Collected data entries
<<<<

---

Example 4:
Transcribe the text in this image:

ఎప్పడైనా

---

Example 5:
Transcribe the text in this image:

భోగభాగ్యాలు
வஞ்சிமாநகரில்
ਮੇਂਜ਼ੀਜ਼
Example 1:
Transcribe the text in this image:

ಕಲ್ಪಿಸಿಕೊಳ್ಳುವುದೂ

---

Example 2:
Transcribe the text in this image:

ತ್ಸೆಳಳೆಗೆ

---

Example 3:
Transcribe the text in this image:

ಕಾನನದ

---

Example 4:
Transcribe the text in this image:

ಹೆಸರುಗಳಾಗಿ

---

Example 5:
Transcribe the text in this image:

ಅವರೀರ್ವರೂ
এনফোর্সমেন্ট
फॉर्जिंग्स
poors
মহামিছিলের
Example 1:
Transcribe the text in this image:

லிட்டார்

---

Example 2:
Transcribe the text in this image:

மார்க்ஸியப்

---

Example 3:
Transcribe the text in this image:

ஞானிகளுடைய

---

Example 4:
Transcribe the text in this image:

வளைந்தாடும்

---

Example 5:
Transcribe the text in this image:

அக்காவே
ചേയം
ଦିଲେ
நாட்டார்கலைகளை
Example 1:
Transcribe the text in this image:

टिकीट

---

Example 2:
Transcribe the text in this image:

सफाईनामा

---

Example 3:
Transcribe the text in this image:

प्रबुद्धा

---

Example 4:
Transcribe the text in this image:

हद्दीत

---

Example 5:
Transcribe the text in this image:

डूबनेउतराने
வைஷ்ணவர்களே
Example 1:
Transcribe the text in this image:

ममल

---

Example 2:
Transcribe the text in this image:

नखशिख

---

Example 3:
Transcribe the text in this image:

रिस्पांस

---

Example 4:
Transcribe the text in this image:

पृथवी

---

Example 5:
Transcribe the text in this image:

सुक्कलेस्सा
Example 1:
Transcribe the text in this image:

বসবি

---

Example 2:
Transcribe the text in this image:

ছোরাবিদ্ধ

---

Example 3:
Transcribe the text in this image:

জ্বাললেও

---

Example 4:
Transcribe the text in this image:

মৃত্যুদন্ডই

>>>>

◆ WHAT THE TASK REQUIRES
Return all the lines above exactly as given.

◆ EXPECTED ANSWER
---

Example 4:
Transcribe the text in this image:

ఎప్పడైనా

---

Example 5:
Transcribe the text in this image:

భోగభాగ్యాలు
வஞ்சிமாநகரில்
ਮੇਂਜ਼ੀਜ਼
Example 1:
Transcribe the text in this image:

ಕಲ್ಪಿಸಿಕೊಳ್ಳುವುದೂ

---

Example 2:
Transcribe the text in this image:

ತ್ಸೆಳಳೆಗೆ

---

Example 3:
Transcribe the text in this image:

ಕಾನನದ

---

Example 4:
Transcribe the text in this image:

ಹೆಸರುಗಳಾಗಿ

---

Example 5:
Transcribe the text in this image:

ಅವರೀರ್ವರೂ
এনফোর্সমেন্ট
फॉर्जिंग्स
poors
মহামিছিলের
Example 1:
Transcribe the text in this image:

லிட்டார்

---

Example 2:
Transcribe the text in this image:

மார்க்ஸியப்

---

Example 3:
Transcribe the text in this image:

ஞானிகளுடைய

---

Example 4:
Transcribe the text in this image:

வளைந்தாடும்

---

Example 5:
Transcribe the text in this image:

அக்காவே
ചേയം
ଦିଲେ
நாட்டார்கலைகளை
Example 1:
Transcribe the text in this image:

टिकीट

---

Example 2:
Transcribe the text in this image:

सफाईनामा

---

Example 3:
Transcribe the text in this image:

प्रबुद्धा

---

Example 4:
Transcribe the text in this image:

हद्दीत

---

Example 5:
Transcribe the text in this image:

डूबनेउतराने
வைஷ்ணவர்களே
Example 1:
Transcribe the text in this image:

ममल

---

Example 2:
Transcribe the text in this image:

नखशिख

---

Example 3:
Transcribe the text in this image:

रिस्पांस

---

Example 4:
Transcribe the text in this image:

पृथवी

---

Example 5:
Transcribe the text in this image:

सुक्कलेस्सा
Example 1:
Transcribe the text in this image:

বসবি

---

Example 2:
Transcribe the text in this image:

ছোরাবিদ্ধ

---

Example 3:
Transcribe the text in this image:

জ্বাললেও

---

Example 4:
Transcribe the text in this image:

মৃত্যুদন্ডই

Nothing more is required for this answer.